Nails Vs. Screws: Which Are Best To Use When Building A Fence?

It's probably a question you haven't thought about until you're standing in the fencing aisle of your local big box hardware store: Should a fence be put together with nails or screws? You're sure you've seen it done both ways, but surely one has to be better? The truth is that screws and nails will both do a perfectly fine job of holding a fence together. Nails have some advantages, and screws have others. It all boils down to weighing the pros and cons of each against your preferences and your fence's particular needs.

This is partly a question about tools, and assembling a fence using hand tools like a hammer or manual screwdriver would be a nightmare. This leaves you with a tool choice between a drill driver/impact driver for screws and a pneumatic nailer for nails. For screws, a cordless drill is advisable, a tool every homeowner should have anyway, meaning you'll need a battery charger and at least one battery. The equipment required to drive nails includes the nail gun itself, a compressor, a hose, and a heavy-duty extension cord. Both are substantial investments if you don't already have the necessary equipment on hand, so cost could be a major factor for you in choosing between nails or screws.

How well does each hold a fence together?

Generally speaking, screws offer more tensile strength — resistance to breaking when they're bent — than nails, and they hold a load better without pulling free. But nails flex more readily and have more shear strength than screws, which means they're less likely to break when the joined surfaces are moving parallel to each other. Screws are also surprisingly weak when it comes to torsional strength, which measures their ability to remain intact when twisted. This isn't really an issue with nails at all, and isn't much of a factor with screw when building a fence, unless your drill's torque is set too high.

Choosing the correct type of nails or screws is important, too.
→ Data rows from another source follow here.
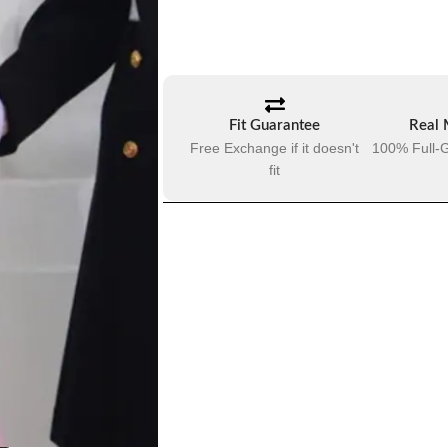
Fit Guarantee
Real 
Free Exchange if it doesn't
100% Full-G
fit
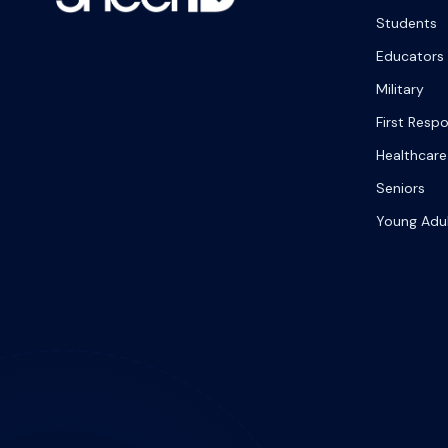
Students
Educators
Military
First Resp
Healthcare
Seniors
Young Adu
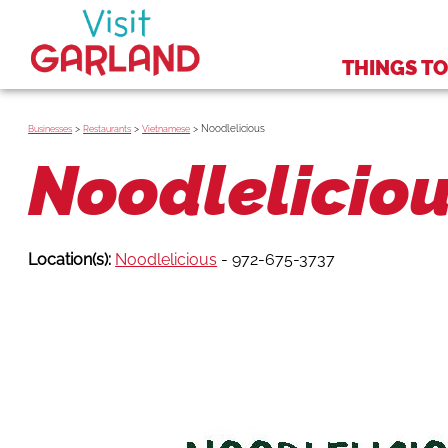
THINGS TO
>
>
>
Noodlelicious
Businesses
Restaurants
Vietnamese
Noodlelicio
Location(s):
Noodlelicious
- 972-675-3737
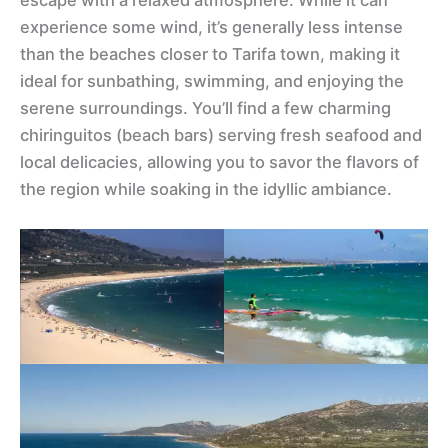
escape with a relaxed atmosphere. While it can
experience some wind, it’s generally less intense
than the beaches closer to Tarifa town, making it
ideal for sunbathing, swimming, and enjoying the
serene surroundings. You’ll find a few charming
chiringuitos (beach bars) serving fresh seafood and
local delicacies, allowing you to savor the flavors of
the region while soaking in the idyllic ambiance.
You'll want outdoor-rated screws or nails that are properly coated, galvanized, or made of weather-resistant material like stainless steel or aluminum. Screws should have enough un-threaded shank to pull the wood together snugly when you tighten them, and nails will hold better if they have ring shanks. Both should have a substantial enough head to prevent the wood from pulling loose without pulling out the fastener itself. Ultimately, either fastener will be strong enough to hold a fence together under normal conditions.
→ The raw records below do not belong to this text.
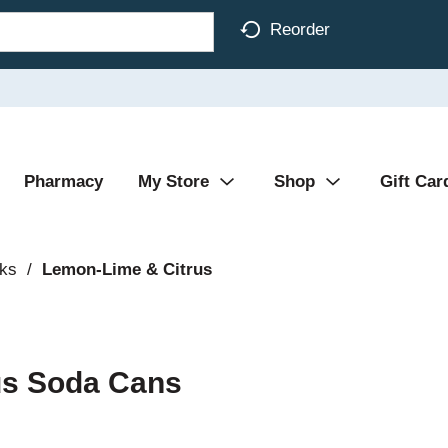
Reorder
Pharmacy
My Store
Shop
Gift Car
nks
/
Lemon-Lime & Citrus
rus Soda Cans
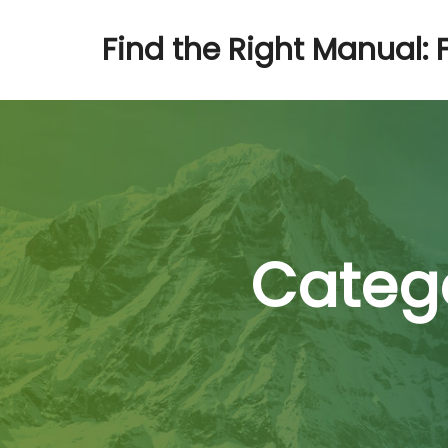
Find the Right Manual: 
Catego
How easy is it to use screws versus nails?

Putting up a fence involves attaching a lot of rails and pickets to a lot of posts and rails, which means that you're going to be driving a lot of screws or nails, regardless of what you choose. So consider which one you find easier to work with, and which suits your abilities and priorities. 

For example, nail guns are faster than any drill/driver will be. On the other hand, screws are more forgiving than nails, since they can be removed and repositioned easily ... a major consideration if you don't have much experience assembling fences. Screw guns are a little harder to work with than a nail gun, which is a simple point-and-shoot affair. While nail guns have a built-in control to determine how deep you drive nails, you'll need a depth setter to get that consistency with screws. Finally, screws are slightly more likely to split thin boards like fence pickets unless you pre-drill pilot holes. This can slow down the process considerably. But don't rush yourself; driving screws is usually safer than using a nail gun, but if you get in a hurry, you can certainly injure yourself.

If you have both a cordless drill and the right type of nail gun for your project, you can use both screws and nails when building a fence, making the best use of each. That usually means nails for attaching rails to posts, and screws for attaching pickets to the rails. Whichever you use, with a little care and planning, either will do a great job.